(Dataset entries)
=== Section Start ===

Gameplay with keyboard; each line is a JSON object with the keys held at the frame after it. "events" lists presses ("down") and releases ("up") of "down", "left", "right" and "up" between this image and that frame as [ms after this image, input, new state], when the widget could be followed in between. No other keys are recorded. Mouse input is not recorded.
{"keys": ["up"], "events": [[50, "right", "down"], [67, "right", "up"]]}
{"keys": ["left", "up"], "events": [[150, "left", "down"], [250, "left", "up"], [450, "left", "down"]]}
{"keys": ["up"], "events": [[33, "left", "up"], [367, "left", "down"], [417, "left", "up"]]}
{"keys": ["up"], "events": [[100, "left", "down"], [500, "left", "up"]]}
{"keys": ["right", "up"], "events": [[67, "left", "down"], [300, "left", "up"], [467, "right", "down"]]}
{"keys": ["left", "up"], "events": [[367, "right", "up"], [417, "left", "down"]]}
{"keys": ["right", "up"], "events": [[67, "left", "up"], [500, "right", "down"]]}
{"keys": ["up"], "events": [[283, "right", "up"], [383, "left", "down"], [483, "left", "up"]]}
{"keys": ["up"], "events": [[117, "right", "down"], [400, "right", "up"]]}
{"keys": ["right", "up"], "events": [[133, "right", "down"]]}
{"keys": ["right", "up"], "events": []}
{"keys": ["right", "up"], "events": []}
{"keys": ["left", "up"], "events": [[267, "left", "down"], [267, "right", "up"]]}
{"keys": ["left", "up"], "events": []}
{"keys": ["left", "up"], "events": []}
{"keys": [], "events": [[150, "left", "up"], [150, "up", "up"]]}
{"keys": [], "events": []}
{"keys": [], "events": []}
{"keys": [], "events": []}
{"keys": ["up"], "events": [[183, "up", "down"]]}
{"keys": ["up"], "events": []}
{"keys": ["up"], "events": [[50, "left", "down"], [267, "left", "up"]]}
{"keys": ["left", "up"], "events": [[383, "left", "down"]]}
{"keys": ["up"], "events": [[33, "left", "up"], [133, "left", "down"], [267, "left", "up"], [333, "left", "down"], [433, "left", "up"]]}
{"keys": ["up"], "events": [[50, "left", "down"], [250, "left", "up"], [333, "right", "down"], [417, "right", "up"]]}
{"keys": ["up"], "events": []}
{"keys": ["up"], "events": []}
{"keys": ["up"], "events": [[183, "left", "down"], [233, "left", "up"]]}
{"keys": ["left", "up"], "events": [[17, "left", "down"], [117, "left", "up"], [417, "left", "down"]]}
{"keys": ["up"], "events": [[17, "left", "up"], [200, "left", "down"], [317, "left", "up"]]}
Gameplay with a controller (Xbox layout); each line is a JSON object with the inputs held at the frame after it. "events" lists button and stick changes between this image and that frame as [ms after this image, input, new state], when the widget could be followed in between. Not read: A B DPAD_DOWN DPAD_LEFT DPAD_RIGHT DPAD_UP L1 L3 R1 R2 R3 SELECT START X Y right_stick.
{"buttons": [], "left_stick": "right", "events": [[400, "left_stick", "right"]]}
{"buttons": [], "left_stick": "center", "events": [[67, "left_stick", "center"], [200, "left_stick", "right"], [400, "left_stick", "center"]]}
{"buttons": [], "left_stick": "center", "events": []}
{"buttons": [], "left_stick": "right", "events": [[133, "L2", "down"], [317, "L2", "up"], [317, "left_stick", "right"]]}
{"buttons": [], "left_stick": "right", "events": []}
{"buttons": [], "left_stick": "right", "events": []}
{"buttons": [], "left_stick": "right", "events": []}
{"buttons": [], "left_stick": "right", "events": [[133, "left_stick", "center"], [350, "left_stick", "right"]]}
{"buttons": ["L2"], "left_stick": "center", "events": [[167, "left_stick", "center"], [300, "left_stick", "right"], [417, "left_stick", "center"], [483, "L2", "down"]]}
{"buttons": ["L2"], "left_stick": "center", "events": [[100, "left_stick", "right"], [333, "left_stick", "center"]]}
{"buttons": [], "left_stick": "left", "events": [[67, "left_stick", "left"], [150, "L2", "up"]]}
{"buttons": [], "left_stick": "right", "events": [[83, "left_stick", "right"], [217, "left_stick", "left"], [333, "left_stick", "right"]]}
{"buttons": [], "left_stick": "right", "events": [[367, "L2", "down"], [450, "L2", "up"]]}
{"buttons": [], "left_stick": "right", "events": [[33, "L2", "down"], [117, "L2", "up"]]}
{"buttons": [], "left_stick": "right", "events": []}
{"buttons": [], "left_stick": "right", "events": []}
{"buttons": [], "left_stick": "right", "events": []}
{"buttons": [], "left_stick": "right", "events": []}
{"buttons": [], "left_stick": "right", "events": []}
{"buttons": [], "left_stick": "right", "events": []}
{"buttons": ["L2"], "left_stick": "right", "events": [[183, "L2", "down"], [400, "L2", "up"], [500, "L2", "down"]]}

=== Section End ===

Looking through the data above, count the lines that include the string "with" and give only the count.

2